**Actions à mener**
a – Restituez sans aucune modification tout ce qui va de « Directeur musical de » jusqu'à « célèbre chef d'orchestre. » dans l'extrait de page.
b – Résumez l'extrait de page en deux phrases.
c – Prolongez l'extrait de page consacré à la Médée de Cherubini en reprenant après sa dernière phrase.

**Extrait de page**
▬▬▬▬▬▬

La Staatsoper de Berlin a fêté sa première nouvelle production de la saison avec Médée, un mythe sur l'amour déçu et la vengeance féroce écrit par Luigi Cherubini en 1797, l'un des compositeurs les plus réputés de l'époque de Beethoven.
Directeur musical de la Staatsoper, Daniel Barenboim relève le défi de cette partition audacieuse. « C'est une partition révolutionnaire et à l'écoute de certains passages, on est convaincu que sans cette œuvre, Beethoven n'aurait pas été capable de composer Fidelio, elle est tellement tournée vers l'avenir, » assure-t-il. « Il y a aussi des moments où la musique ressemble à du Berlioz, exactement comme au XIXe siècle, » ajoute le célèbre chef d'orchestre.
Cet opéra écrit après la Révolution française s'inspire de la tragédie d'Euripide. Médée assassine ses enfants pour se venger de son mari qui la quitte pour Dircé, un rôle interprété avec passion par la soprano franco-danoise Elsa Dreisig. « Dircé est déchirée : elle éprouve de la haine à l'encontre de cette femme qui représente son malheur — à ses yeux, Médée est maudite —, mais elle représente aussi une femme libre, » indique la jeune femme.

▬▬▬▬▬▬

**Données**
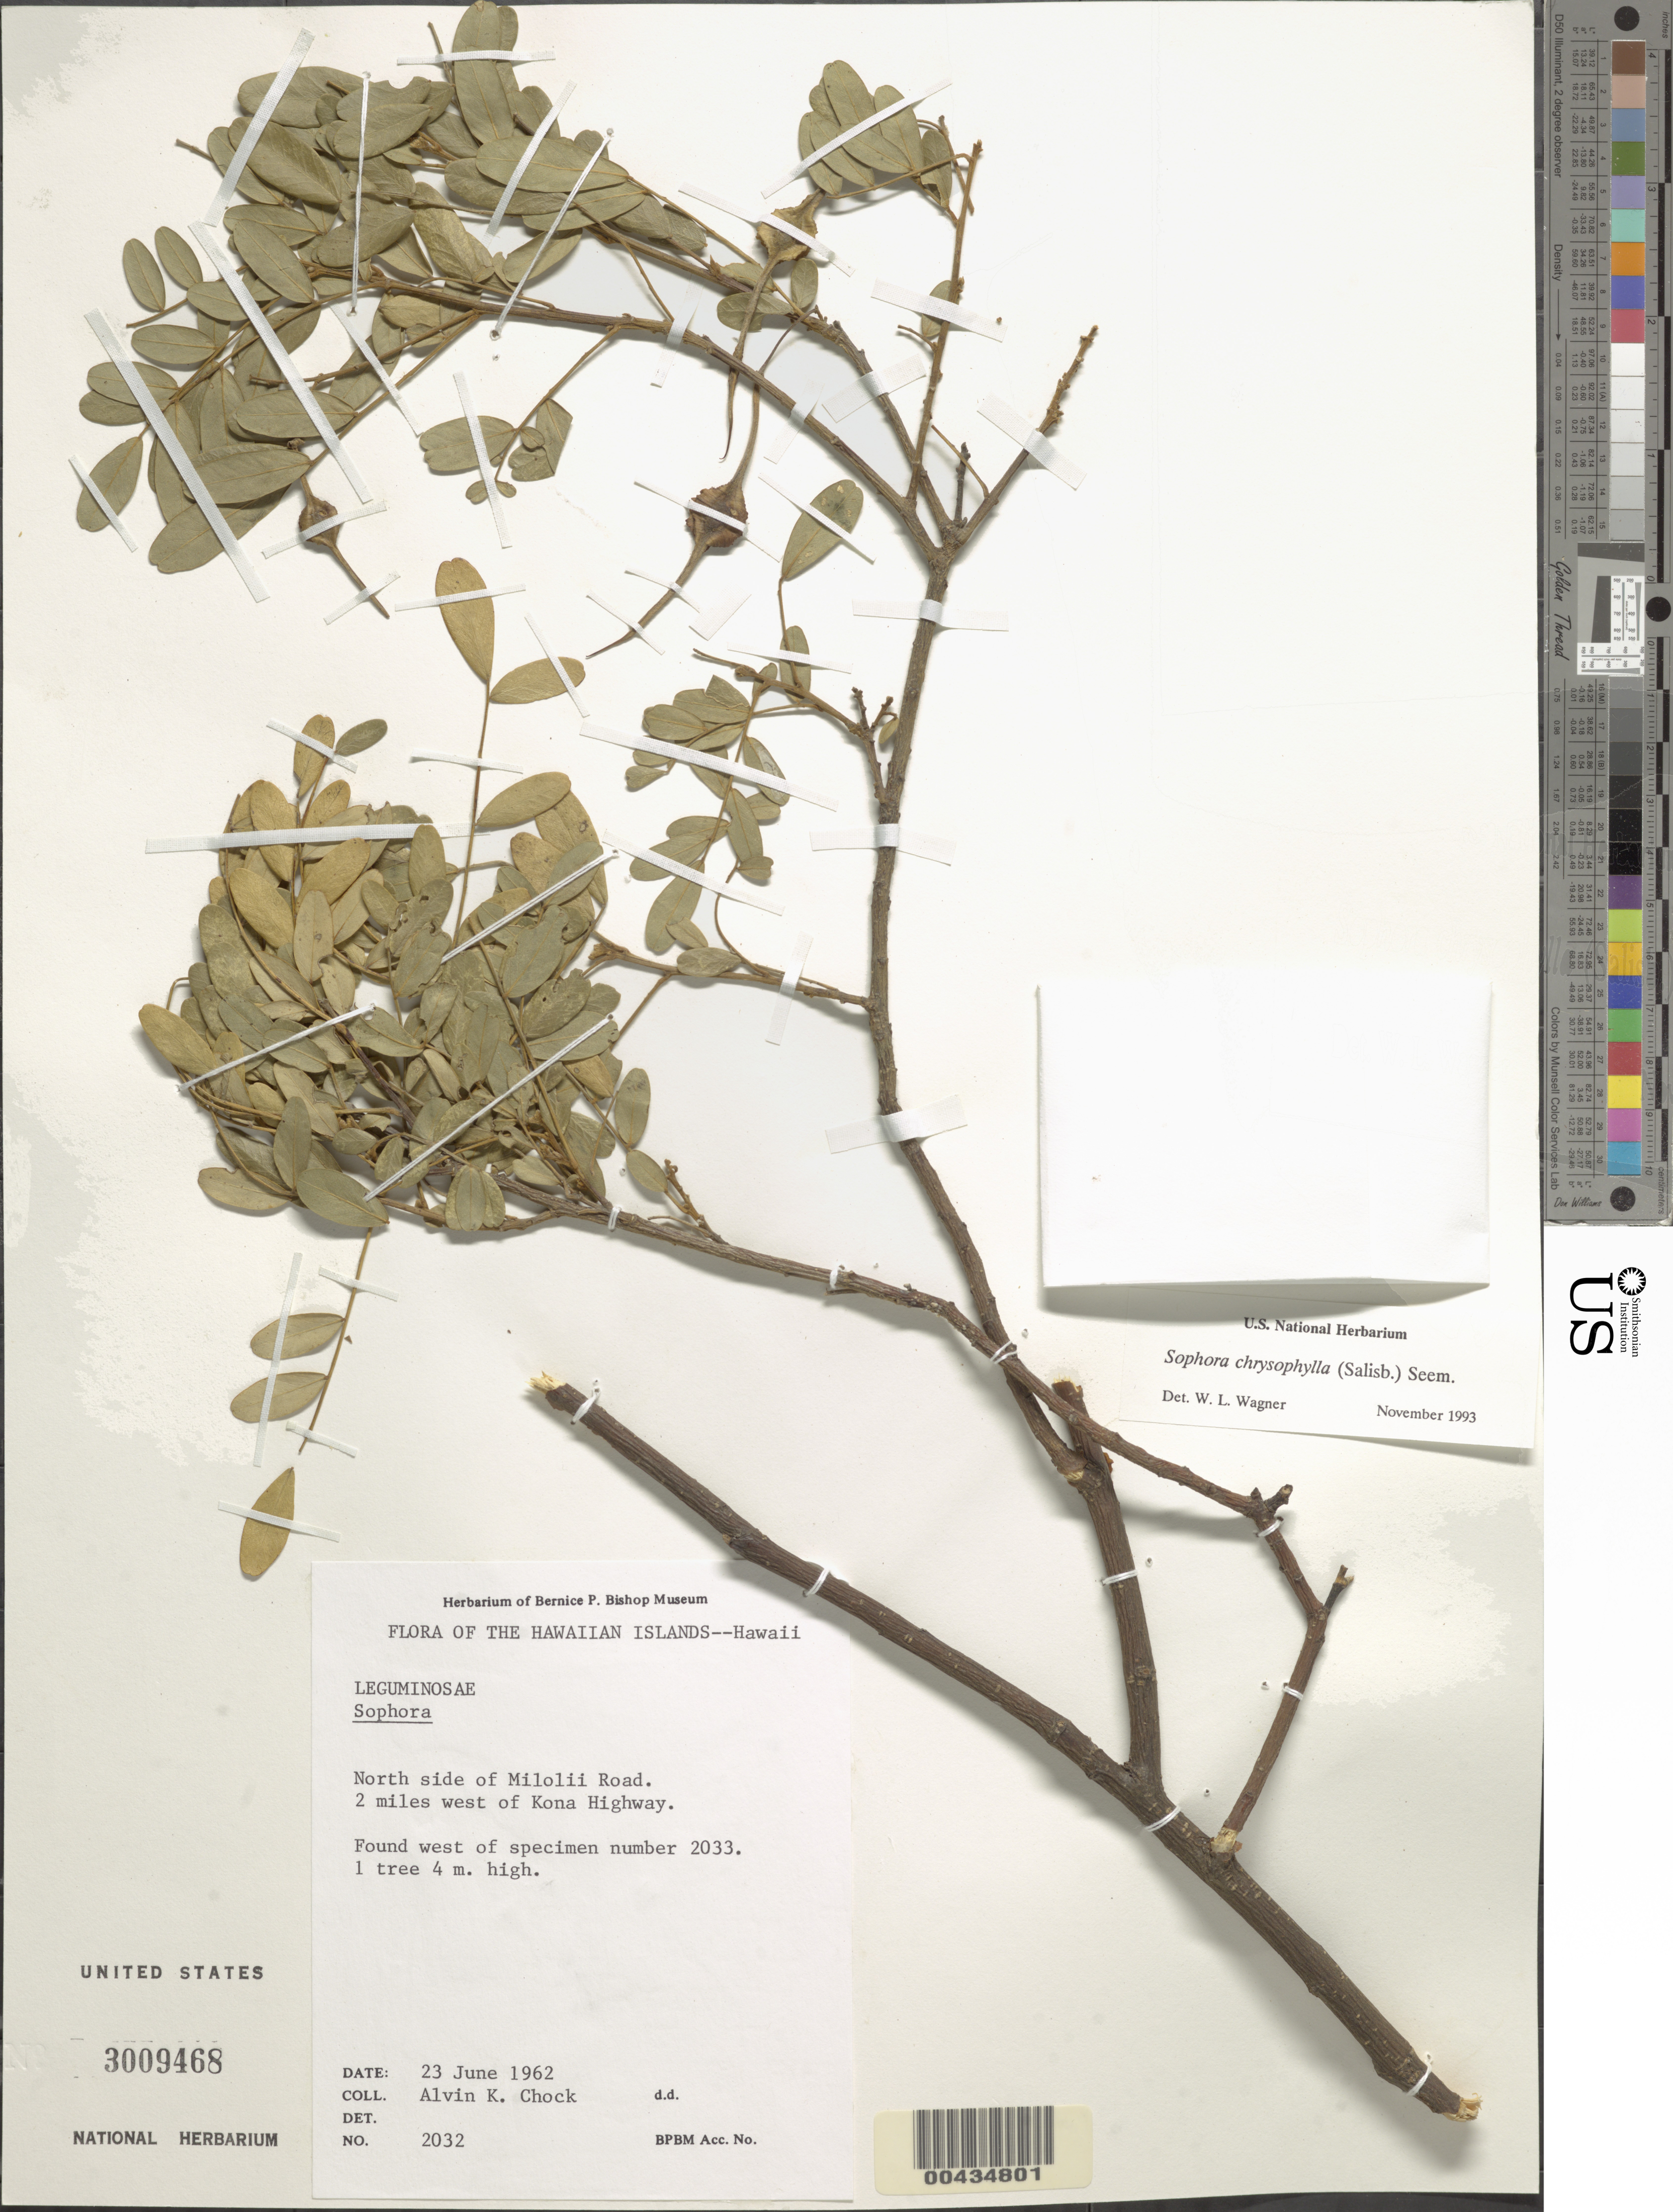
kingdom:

▬▬▬▬▬▬

**Réponses attendues**
a –
Directeur musical de la Staatsoper, Daniel Barenboim relève le défi de cette partition audacieuse. « C'est une partition révolutionnaire et à l'écoute de certains passages, on est convaincu que sans cette œuvre, Beethoven n'aurait pas été capable de composer Fidelio, elle est tellement tournée vers l'avenir, » assure-t-il. « Il y a aussi des moments où la musique ressemble à du Berlioz, exactement comme au XIXe siècle, » ajoute le célèbre chef d'orchestre.

b – La Staatsoper de Berlin a présenté sa première nouvelle production de la saison avec Médée, un opéra composé par Luigi Cherubini en 1797 et inspiré de la tragédie d'Euripide, dont Daniel Barenboim juge la partition révolutionnaire et si tournée vers l'avenir que Beethoven n'aurait pas pu composer Fidelio sans elle. Dans cette histoire où Médée tue ses enfants pour se venger de son mari parti pour Dircé, la soprano Elsa Dreisig incarne Dircé, qu'elle décrit comme un personnage déchiré.

c –
Sonya Yoncheva renchérit : « Tout le troisième acte est un moment de puissance absolue parce qu'essentiellement, il y a non seulement la destruction qu'elle provoque, mais il y a aussi ce sentiment de perte de contrôle totale qui malgré tout, montre la puissance de cette femme. » La soprano ajoute : « Je crois qu'elle est dans une sorte de transe, mais c'est une transe très consciente. (...) C'est ce qui me touche, cette dimension énigmatique quand on crée de la musique, » poursuit-elle. « Ce n'est jamais prévisible et c'est ce que j'aime, cela m'a pris du temps de me l'approprier parce que c'est vraiment une musique que l'on ne peut pas prévoir, » reconnaît Sonya Yoncheva. « Elle ne part jamais dans la direction que vous pensiez qu'elle prendrait... Ou qu'elle devrait prendre, » indique-t-elle en riant. « J'aime ce genre d'énigme : je suis toujours fascinée par les choses impossibles, par le mystère de la musique, » conclut-elle dans un large sourire.